On the SSO Configuration tab, the Service Provider can be allowed to initiate the authentication for SAML. 

  • Under the Identity Provider section, provide the following:

    • Entity ID: Entity ID or the Issuer

    • Identity provider certificate: The public key certificate. The certificate must start with “-----BEGIN CERTIFICATE-----” and end with “-----END CERTIFICATE-----”

    • User Identity location: This is to set the identity location in the certificate to the default SAML subject identifier. The value for this field is set as SAML Subject Identifier by default

    • Enable encrypted assertion: Click the Toggle button_toggle_disabled button to enable SAML encrypted assertion for console login.

    • Assertion decryption certificate: If Enable Encrypted Assertion is enabled, click the Add Add Buttonbutton and provide the following in the Assertion Decryption Certificate window:

      • Java keystore file: Provide the file path of your Java Keystore File. This file will be in .jks format and contains the decryption key the system needs to access files secured by SAML.

      • Alias name: The unique identifier for the decryption key.

      • Keystore password: The password required for accessing the Java Keystore File.

      • Key password: The password required for accessing the Alias' decryption key.

    • SAML Request Method:  The method used by a Service Provider (SP) to initiate authentication and authorization requests with an Identity Provider (IdP) in the SAML protocol. From the dropdown, select either of the following options:  GET or POST.

    • Name ID Policy Format: This setting specifies the format of the user identifier issued by the Identity Provider in a SAML assertion to ensure consistent identification across systems. Select one of the available options: Unspecified, Email Address, or Persistent. You should update this field only according to the customer's IdP requirements to include NameIDPolicy format in the SAML request.

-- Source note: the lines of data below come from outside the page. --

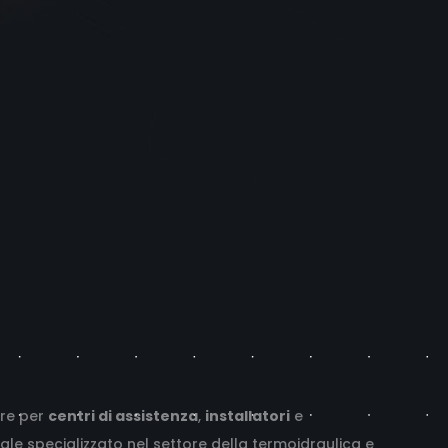
are per
centri di assistenza
,
installatori
e
onale specializzato nel settore della termoidraulica e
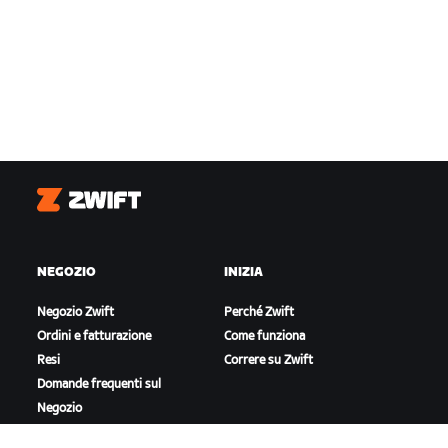
Zwift
NEGOZIO
INIZIA
Negozio Zwift
Perché Zwift
Ordini e fatturazione
Come funziona
Resi
Correre su Zwift
Domande frequenti sul
Negozio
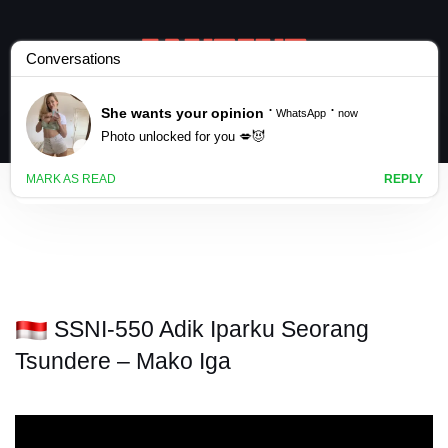
SSNI-550 Adik Iparku Seorang
Tsundere – Mako Iga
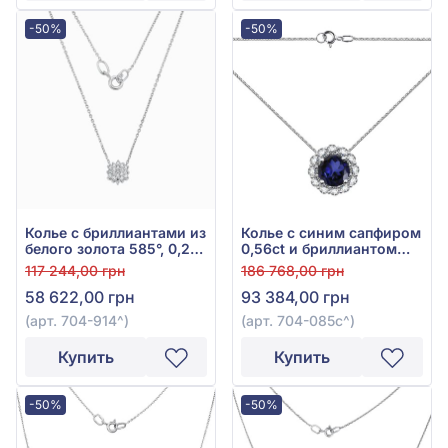
-50%
-50%
Колье с бриллиантами из
Колье с синим сапфиром
белого золота 585°, 0,2ct,
0,56ct и бриллиантом
арт. 704-914
0,18ct из белого золота
117 244,00 грн
186 768,00 грн
585°, арт. 704-085с
58 622,00 грн
93 384,00 грн
(арт. 704-914^)
(арт. 704-085с^)
Купить
Купить
-50%
-50%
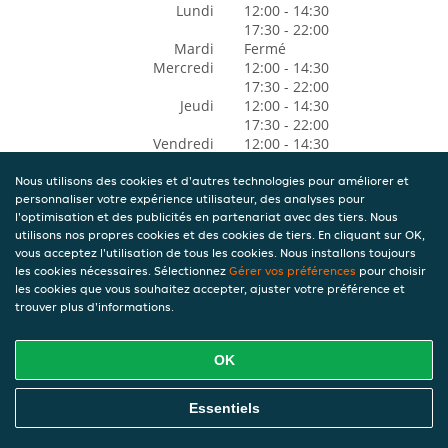
Lundi
12:00 - 14:30
17:30 - 22:00
Mardi
Fermé
Mercredi
12:00 - 14:30
17:30 - 22:00
Jeudi
12:00 - 14:30
17:30 - 22:00
Vendredi
12:00 - 14:30
17:30 - 22:00
Samedi
12:00 - 14:30
Nous utilisons des cookies et d'autres technologies pour améliorer et
personnaliser votre expérience utilisateur, des analyses pour
17:30 - 22:00
l'optimisation et des publicités en partenariat avec des tiers. Nous
Dimanche
12:00 - 14:30
utilisons nos propres cookies et des cookies de tiers. En cliquant sur OK,
17:30 - 22:00
vous acceptez l'utilisation de tous les cookies. Nous installons toujours
les cookies nécessaires. Sélectionnez
Gérer vos préférences
pour choisir
les cookies que vous souhaitez accepter, ajuster votre préférence et
trouver plus d'informations.
OK
Essentiels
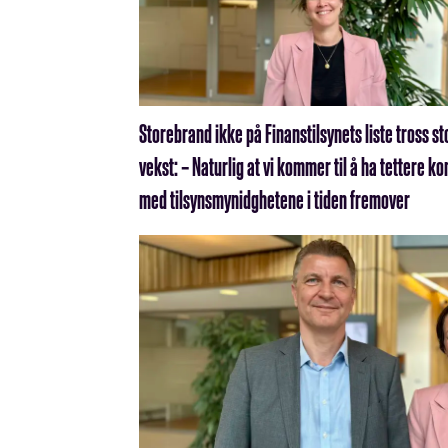
Storebrand ikke på Finanstilsynets liste tross st
vekst: – Naturlig at vi kommer til å ha tettere ko
med tilsynsmynidghetene i tiden fremover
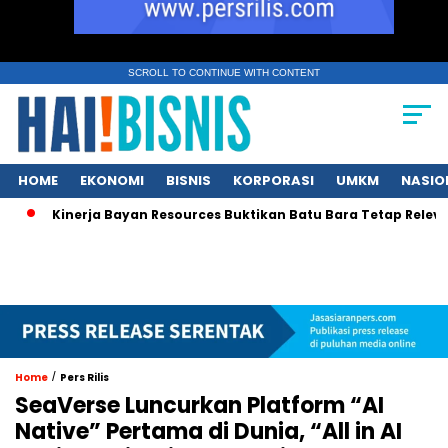
SCROLL TO CONTINUE WITH CONTENT
HOME
EKONOMI
BISNIS
KORPORASI
UMKM
NASIO
Kinerja Bayan Resources Buktikan Batu Bara Tetap Relevan bag
/
Home
Pers Rilis
SeaVerse Luncurkan Platform “AI
Native” Pertama di Dunia, “All in AI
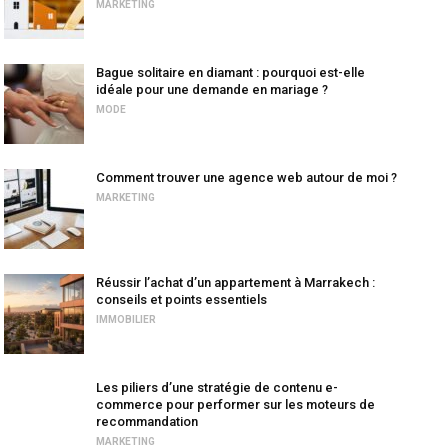
MARKETING
Bague solitaire en diamant : pourquoi est-elle
idéale pour une demande en mariage ?
MODE
Comment trouver une agence web autour de moi ?
MARKETING
Réussir l’achat d’un appartement à Marrakech :
conseils et points essentiels
IMMOBILIER
Les piliers d’une stratégie de contenu e-
commerce pour performer sur les moteurs de
recommandation
MARKETING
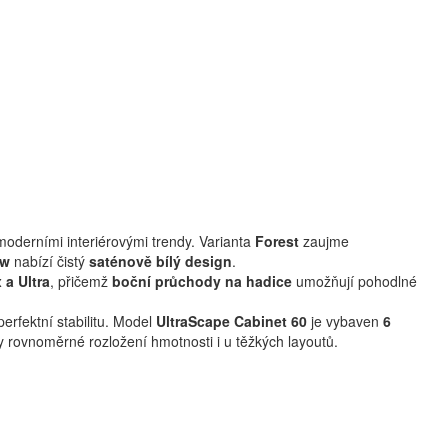
s moderními interiérovými trendy. Varianta
Forest
zaujme
ow
nabízí čistý
saténově bílý design
.
 a Ultra
, přičemž
boční průchody na hadice
umožňují pohodlné
erfektní stabilitu. Model
UltraScape Cabinet 60
je vybaven
6
ily rovnoměrné rozložení hmotnosti i u těžkých layoutů.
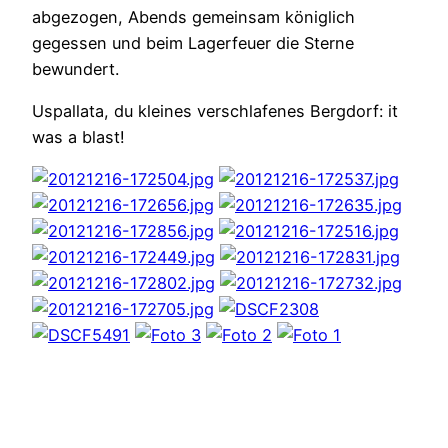
abgezogen, Abends gemeinsam königlich
gegessen und beim Lagerfeuer die Sterne
bewundert.
Uspallata, du kleines verschlafenes Bergdorf: it
was a blast!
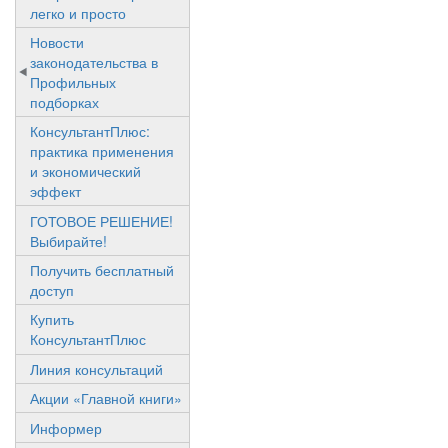
легко и просто
Новости
законодательства в
Профильных
подборках
КонсультантПлюс:
практика применения
и экономический
эффект
ГОТОВОЕ РЕШЕНИЕ!
Выбирайте!
Получить бесплатный
доступ
Купить
КонсультантПлюс
Линия консультаций
Акции «Главной книги»
Информер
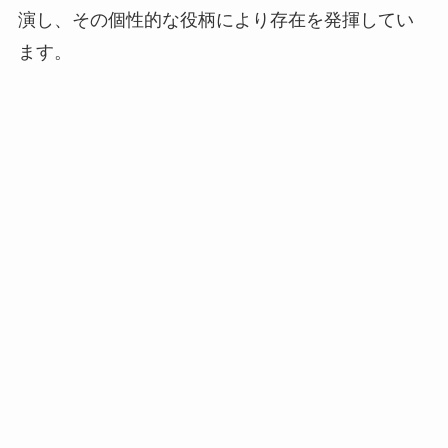
演し、その個性的な役柄により存在を発揮してい
ます。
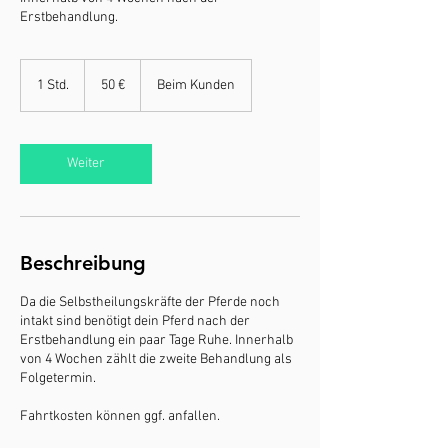
Erstbehandlung.
50
Euro
1 Std.
1
50 €
Beim Kunden
S
t
d
Weiter
Beschreibung
Da die Selbstheilungskräfte der Pferde noch
intakt sind benötigt dein Pferd nach der
Erstbehandlung ein paar Tage Ruhe. Innerhalb
von 4 Wochen zählt die zweite Behandlung als
Folgetermin.
Fahrtkosten können ggf. anfallen.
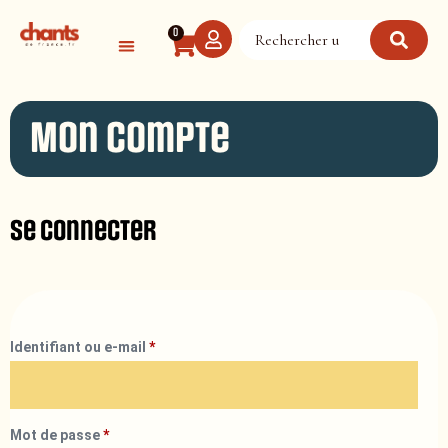
Panneau de gestion des cookies
0
Mon compte
Se connecter
Identifiant ou e-mail
*
Mot de passe
*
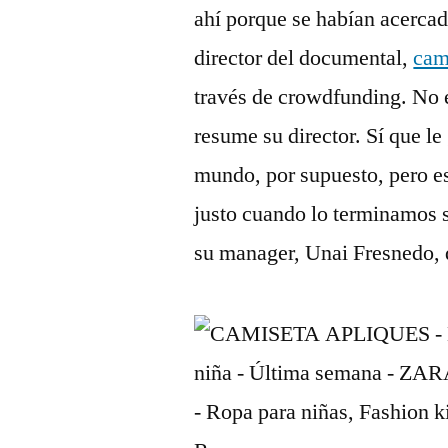
ahí porque se habían acercad
director del documental,
cam
través de crowdfunding. No 
resume su director. Sí que le
mundo, por supuesto, pero es
justo cuando lo terminamos s
su manager, Unai Fresnedo, d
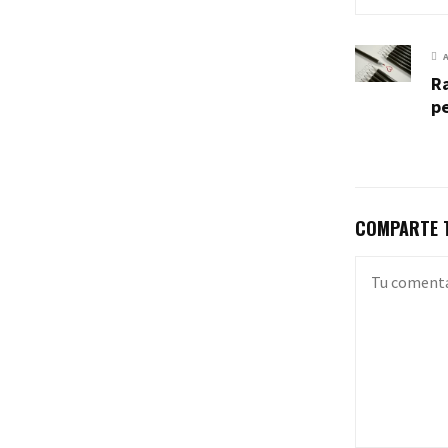
Ra
p
COMPARTE T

    • Datetime attribute format:  Click the Add button to select the custom attribute for which the date-time format must be specified. This setting captures the date-time format for all such custom attributes configured on the external IdP that are used in federated SSO claims during the authentication process.Use the following symbols to define a valid date-time format:

      • Date: d
      • Month: M
      • Year: y
      • Hours: H
      • Minutes: m
      • Seconds: s
      • Milliseconds: S

      For example, dd/MM/yyyy HH:mm:ss.SSS represents a date such as 31/03/2024 23:30:45.456.

  • If you wish to allow the application to initiate the authentication for SAML, provide the following under the Service Provider section:

    • Request signing certificate: Click the Add Add Buttonbutton and provide the following in the Request Signing Certificate window and click Done.

      • Java keystore file: Provide the file path of your Java Keystore File eg: C:\keystore\v15\SSO\keystore.jks. This file is in .jks format and contains the decryption key the system needs to access files secured by SAML. On distributed installations, this should be stored on the application server.

      • Alias name: The unique identifier for the decryption key.

      • Keystore password: The password required for accessing the Java Keystore File.

      • Key password: The password required for accessing the Alias' decryption key.

    • Signing Algorithm: The value is set to SHA-256 by default.

    • Identity Provider Login URL: The URL for SAML authentication.

    • Identity Provider Logout URL: The URL to which users will be redirected upon logging out.

    • Metadata URL: This URL is generated only after saving the configuration. Displays the Service Provider metadata URL, which contains the SAML configuration details required by the Identity Provider to establish the SSO integration. This URL can be shared with the Identity Provider to retrieve the metadata and configure the SAML connection.